En esa ciudad viví mi infancia y adolescencia. Era una urbe sosegada y tranquila, y me atrevería a decir que era una ciudad pueblerina, con moradores que sincronizaban su vida diaria con los ululares de las sirenas cotidianas del Cuerpo de Bomberos, que caminaban parsimoniosamente hacia sus oficinas, con vecinos que se conocían, se frecuentaban y corregían las travesuras de los pequeños. Una sociedad mojigata, con exagerados escrúpulos morales, con prohombres que se ganaban el respeto y la admiración de sus conciudadanos, pero también con santurrones calificados como hipócritas en los mentideros de las beatas.
Una ciudad segura, pero la seguridad impuesta por una tiranía implacable, que no permitía opiniones disidentes. La vida de aquella ciudad misteriosa por sus secretos, pero a la vez atractiva por sus encantos, transcurría en plena monotonía, sin voces que contrariaran al régimen, con una narrativa uniforme asegurada por la prensa y la radio al servicio del Déspota, sin que nadie osase expresar una crítica, ni siquiera en los círculos de sus amigos. Y en un hogar de desafectos, como el mío, la angustia de cada día por el temor de que el padre desapareciera, fuera apresado o sufriera un aparente accidente. La zozobra permanente en la conversación por miedo a que cualquier palabra pudiera ser mal interpretada, el nerviosismo al escuchar la radio extranjera ante la incertidumbre de que algún vecino pudiera denunciarlo, y el agobio por el acoso económico a que era sometido el que no se doblegaba.

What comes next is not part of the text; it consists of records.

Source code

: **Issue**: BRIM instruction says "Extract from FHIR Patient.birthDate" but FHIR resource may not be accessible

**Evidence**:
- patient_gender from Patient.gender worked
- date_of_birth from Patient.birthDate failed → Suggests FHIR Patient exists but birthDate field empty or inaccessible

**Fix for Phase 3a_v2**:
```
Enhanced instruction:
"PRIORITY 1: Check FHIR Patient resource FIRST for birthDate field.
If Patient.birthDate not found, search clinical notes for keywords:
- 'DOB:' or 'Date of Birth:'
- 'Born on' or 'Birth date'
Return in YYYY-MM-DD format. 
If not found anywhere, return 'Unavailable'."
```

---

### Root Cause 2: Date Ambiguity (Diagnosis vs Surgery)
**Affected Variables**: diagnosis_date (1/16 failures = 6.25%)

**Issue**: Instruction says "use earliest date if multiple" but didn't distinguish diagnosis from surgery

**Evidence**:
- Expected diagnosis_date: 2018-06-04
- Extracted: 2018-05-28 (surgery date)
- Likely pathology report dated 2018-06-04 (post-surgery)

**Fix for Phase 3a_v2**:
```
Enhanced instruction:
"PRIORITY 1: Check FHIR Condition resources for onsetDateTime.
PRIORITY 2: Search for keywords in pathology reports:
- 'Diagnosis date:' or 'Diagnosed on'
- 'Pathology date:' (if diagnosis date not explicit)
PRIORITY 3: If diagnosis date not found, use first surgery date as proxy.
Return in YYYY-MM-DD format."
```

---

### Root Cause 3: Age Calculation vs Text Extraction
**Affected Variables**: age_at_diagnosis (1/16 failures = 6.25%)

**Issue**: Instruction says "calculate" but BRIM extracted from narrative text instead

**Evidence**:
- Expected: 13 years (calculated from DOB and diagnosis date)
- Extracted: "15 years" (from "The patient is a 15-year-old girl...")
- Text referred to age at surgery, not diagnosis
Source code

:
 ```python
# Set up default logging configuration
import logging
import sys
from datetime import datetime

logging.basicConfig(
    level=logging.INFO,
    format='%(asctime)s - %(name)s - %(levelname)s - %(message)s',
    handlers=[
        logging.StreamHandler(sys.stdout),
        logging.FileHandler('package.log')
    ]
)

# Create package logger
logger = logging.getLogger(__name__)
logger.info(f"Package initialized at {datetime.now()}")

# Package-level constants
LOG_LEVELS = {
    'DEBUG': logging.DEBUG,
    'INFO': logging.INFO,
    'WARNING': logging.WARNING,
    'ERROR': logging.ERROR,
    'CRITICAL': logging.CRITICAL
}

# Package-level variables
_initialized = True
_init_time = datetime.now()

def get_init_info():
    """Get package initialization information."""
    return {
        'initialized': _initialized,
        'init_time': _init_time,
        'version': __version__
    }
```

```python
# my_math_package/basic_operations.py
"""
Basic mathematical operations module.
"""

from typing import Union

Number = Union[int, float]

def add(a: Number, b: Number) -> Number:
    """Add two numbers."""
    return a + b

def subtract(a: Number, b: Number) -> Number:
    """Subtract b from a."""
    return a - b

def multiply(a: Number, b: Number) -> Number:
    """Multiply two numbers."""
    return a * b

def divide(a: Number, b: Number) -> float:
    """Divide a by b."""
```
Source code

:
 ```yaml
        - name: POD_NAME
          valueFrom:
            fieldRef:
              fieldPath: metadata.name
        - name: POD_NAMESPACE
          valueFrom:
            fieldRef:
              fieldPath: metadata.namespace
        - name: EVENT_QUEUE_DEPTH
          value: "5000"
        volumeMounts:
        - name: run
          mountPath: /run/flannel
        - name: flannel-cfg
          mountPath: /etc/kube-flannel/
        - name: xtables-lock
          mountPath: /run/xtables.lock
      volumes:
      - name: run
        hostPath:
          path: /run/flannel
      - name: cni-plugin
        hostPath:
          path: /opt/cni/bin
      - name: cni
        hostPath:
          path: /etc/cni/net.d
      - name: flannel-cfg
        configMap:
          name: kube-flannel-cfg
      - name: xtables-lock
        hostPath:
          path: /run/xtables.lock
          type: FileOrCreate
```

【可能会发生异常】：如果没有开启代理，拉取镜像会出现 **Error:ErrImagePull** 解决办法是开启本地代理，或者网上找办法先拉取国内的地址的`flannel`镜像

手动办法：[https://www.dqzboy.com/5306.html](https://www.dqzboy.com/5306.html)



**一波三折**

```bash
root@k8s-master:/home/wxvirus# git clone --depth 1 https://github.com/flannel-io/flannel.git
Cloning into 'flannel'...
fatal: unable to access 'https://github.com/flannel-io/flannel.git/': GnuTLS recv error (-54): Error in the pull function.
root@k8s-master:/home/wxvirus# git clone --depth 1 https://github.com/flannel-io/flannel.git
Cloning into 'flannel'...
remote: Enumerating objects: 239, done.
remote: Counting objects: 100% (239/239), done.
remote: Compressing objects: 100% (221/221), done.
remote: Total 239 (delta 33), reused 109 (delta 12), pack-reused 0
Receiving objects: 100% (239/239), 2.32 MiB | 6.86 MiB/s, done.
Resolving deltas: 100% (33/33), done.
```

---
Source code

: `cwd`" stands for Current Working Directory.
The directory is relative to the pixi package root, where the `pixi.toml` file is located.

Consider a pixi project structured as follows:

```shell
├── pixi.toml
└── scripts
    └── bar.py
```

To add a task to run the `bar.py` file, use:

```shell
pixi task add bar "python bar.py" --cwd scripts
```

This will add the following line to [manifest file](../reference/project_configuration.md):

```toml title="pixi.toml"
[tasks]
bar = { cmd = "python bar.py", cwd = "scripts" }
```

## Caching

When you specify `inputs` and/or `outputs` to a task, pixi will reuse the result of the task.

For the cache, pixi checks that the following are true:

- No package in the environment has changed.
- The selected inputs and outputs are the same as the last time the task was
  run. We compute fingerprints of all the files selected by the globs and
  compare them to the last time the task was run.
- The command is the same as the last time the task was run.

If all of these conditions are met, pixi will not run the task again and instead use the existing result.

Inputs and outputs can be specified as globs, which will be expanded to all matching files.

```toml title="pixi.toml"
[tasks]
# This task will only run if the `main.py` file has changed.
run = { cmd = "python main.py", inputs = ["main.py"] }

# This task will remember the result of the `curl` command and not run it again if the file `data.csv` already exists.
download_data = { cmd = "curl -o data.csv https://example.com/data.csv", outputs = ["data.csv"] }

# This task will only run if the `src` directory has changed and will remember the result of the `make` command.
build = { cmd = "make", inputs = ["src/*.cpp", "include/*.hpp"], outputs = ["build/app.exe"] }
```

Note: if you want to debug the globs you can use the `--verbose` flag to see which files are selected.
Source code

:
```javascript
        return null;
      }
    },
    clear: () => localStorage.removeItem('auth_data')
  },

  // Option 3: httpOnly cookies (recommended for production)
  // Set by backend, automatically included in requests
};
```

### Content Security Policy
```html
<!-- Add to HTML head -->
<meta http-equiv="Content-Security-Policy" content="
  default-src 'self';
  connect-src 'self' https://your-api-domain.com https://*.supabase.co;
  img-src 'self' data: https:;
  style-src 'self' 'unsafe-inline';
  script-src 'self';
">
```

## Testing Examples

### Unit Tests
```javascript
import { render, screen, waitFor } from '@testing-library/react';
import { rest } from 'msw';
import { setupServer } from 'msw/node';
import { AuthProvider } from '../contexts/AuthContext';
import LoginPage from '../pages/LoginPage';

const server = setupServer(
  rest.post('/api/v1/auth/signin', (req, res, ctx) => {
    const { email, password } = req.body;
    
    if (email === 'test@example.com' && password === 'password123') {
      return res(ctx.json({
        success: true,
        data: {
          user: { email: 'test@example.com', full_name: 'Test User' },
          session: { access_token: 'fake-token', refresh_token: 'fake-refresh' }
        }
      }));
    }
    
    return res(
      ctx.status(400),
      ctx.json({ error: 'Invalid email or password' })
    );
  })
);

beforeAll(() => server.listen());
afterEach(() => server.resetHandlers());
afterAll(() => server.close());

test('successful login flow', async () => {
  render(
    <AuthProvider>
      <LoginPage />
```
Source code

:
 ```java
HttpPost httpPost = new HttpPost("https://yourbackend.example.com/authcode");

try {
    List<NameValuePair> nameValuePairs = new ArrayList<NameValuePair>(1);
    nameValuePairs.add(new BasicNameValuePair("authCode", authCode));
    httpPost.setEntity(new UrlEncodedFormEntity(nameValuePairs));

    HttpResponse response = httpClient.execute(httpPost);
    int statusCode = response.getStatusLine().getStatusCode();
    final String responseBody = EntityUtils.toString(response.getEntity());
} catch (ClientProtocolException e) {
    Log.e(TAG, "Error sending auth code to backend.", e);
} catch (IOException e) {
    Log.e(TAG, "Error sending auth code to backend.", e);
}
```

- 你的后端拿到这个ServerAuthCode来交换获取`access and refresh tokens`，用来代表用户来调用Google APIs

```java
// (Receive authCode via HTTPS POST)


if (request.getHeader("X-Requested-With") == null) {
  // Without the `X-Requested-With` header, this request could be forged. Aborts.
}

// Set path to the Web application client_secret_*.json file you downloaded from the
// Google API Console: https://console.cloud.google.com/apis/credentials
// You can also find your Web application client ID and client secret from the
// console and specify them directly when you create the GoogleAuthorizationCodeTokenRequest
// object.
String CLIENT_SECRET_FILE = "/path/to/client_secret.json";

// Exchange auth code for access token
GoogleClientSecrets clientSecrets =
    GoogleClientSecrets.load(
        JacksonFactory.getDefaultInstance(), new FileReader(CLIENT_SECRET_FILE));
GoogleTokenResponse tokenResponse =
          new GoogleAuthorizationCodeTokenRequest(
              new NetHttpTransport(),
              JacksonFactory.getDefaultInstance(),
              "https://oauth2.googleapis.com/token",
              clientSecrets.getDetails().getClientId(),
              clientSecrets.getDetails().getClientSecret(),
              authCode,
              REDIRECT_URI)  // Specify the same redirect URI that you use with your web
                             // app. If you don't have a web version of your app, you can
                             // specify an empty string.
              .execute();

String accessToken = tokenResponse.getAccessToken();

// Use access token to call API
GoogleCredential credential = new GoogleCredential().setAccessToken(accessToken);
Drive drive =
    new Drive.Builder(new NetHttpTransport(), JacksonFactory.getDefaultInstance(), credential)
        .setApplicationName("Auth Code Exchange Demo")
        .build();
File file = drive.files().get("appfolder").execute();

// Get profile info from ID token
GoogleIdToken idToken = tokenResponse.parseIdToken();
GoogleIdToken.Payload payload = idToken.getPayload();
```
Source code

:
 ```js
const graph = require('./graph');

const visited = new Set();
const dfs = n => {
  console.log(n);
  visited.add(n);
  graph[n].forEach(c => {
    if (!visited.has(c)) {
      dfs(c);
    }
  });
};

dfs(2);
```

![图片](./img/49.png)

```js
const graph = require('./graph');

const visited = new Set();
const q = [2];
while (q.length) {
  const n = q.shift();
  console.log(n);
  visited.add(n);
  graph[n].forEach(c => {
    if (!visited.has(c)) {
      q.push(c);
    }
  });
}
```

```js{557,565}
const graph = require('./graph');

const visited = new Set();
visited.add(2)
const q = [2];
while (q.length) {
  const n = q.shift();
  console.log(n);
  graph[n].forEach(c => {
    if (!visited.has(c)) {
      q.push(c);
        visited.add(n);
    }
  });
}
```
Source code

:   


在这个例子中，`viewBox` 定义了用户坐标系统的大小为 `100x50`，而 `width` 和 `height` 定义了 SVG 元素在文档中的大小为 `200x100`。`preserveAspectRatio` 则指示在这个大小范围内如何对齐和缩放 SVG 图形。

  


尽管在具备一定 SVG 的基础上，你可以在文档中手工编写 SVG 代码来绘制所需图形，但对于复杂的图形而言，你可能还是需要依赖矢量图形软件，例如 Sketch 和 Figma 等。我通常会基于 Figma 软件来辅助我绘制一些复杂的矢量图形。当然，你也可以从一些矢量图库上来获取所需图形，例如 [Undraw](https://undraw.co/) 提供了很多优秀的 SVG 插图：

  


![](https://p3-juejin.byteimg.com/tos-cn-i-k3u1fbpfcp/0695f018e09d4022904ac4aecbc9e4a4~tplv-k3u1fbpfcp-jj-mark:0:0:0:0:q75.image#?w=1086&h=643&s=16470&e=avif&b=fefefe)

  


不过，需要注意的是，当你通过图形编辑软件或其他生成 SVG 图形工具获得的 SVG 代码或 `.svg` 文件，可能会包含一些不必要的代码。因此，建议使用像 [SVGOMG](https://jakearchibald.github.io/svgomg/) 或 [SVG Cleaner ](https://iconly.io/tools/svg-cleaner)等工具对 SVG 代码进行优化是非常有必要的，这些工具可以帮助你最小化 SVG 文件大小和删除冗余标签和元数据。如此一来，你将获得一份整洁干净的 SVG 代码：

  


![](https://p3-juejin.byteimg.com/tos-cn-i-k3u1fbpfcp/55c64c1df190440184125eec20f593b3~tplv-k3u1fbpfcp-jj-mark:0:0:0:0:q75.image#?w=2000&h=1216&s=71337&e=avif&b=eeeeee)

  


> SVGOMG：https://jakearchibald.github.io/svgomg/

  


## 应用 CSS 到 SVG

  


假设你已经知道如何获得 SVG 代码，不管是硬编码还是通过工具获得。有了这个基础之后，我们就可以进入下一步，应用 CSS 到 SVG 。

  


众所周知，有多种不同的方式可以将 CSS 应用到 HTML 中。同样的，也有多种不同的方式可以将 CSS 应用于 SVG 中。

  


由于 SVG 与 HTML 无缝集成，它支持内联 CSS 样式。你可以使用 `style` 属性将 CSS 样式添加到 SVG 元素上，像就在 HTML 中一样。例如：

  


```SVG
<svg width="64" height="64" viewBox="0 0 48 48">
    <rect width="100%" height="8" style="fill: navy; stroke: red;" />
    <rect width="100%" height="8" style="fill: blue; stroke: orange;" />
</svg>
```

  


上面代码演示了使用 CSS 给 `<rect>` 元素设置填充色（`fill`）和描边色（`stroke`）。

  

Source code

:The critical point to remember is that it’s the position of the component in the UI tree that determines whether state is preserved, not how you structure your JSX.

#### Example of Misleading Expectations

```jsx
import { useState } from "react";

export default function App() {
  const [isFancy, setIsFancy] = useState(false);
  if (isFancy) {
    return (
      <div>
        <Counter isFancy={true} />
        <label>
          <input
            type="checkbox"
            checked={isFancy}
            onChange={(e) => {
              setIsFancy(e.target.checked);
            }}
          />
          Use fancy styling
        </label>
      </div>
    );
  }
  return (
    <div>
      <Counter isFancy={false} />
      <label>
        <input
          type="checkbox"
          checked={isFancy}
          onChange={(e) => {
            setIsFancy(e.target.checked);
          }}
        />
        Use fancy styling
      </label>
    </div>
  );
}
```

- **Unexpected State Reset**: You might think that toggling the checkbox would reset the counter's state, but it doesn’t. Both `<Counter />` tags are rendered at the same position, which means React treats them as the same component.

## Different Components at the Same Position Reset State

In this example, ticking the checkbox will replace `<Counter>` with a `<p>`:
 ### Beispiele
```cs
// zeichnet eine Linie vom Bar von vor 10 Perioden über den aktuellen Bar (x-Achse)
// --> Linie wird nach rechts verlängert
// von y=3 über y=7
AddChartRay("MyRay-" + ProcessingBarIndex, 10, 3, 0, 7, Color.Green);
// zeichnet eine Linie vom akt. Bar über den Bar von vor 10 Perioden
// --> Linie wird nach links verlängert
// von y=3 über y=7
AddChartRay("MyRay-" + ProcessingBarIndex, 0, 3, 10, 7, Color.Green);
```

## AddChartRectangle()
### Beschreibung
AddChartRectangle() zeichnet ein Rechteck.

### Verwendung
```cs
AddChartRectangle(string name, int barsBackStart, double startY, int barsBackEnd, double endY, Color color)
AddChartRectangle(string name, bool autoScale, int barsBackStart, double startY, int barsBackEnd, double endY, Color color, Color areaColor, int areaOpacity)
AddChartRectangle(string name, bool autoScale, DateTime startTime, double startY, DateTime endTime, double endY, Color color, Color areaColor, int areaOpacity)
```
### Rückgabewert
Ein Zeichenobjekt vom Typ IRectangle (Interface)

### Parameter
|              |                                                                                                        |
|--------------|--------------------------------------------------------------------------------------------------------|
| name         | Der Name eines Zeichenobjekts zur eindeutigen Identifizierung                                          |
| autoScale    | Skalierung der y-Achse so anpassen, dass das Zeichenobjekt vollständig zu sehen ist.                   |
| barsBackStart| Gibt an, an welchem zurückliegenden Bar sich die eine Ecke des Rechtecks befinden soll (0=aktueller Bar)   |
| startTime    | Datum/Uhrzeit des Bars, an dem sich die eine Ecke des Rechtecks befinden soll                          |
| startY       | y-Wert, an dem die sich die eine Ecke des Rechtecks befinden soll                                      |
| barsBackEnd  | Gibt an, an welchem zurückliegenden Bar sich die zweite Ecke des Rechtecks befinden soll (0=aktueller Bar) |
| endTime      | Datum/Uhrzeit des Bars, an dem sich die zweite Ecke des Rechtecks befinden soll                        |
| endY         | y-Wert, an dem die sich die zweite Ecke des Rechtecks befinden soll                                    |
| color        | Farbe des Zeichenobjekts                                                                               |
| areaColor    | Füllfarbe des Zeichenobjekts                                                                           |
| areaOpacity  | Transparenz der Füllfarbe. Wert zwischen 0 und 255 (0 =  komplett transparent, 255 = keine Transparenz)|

Pero si fui testigo de los crímenes y atropellos que sufrió el país bajo la brutal tiranía, también lo fui de un pueblo lanzado a las calles reclamando libertad. La vida me permitió conocer de primera mano la liquidación de la tiranía, después de treinta y un años de opresión brutal; la lucha de un pueblo en las calles por escoger sin cortapisas su primer gobierno en libertad; el egoísmo de una oligarquía y la incomprensión tozuda de una jerarquía eclesiástica que pusieron en jaque al primer gobierno de la democracia; el combate aguerrido por la soberanía de una Patria intervenida; los desgarres y sufrimientos por la consolidación de la democracia, la consecución plena de la libertad y, finalmente, el crecimiento económico de los últimos cincuenta años.
Hoy, la capital de la República es una gran urbe, con una población que alcanza los cuatro millones en lo que ha pasado a denominarse el Gran Santo Domingo, con metro para desplazarse, tapones infernales, y una vida agitada que concentra sus actividades comerciales y lúdicas en el polígono del noroeste. El país ya es catalogado como un país de renta media alta, y su sociedad ha cambiado, con nuevos hábitos y costumbres, imbricada en la globalización, con las virtudes y los vicios que depara el mundo digital. Hemos progresado, y aunque sintamos nostalgia por el pasado, los adelantos de hoy nos hacen más fácil y placentera la vida.
Estas reflexiones de un caminante de larga trayectoria, a propósito de cumplir mañana, 14 de junio un nuevo año. ¿Cuántos? Solo sé que nací el año que los nazis ocuparon París. Mientras tanto, lo celebraré con un buen trago de ron añejo en las manos y recitando el bello poema de Mario Benedetti, cuyos primeros versos dicen: “Aquí no hay viejos/solo, nos llegó la tarde”.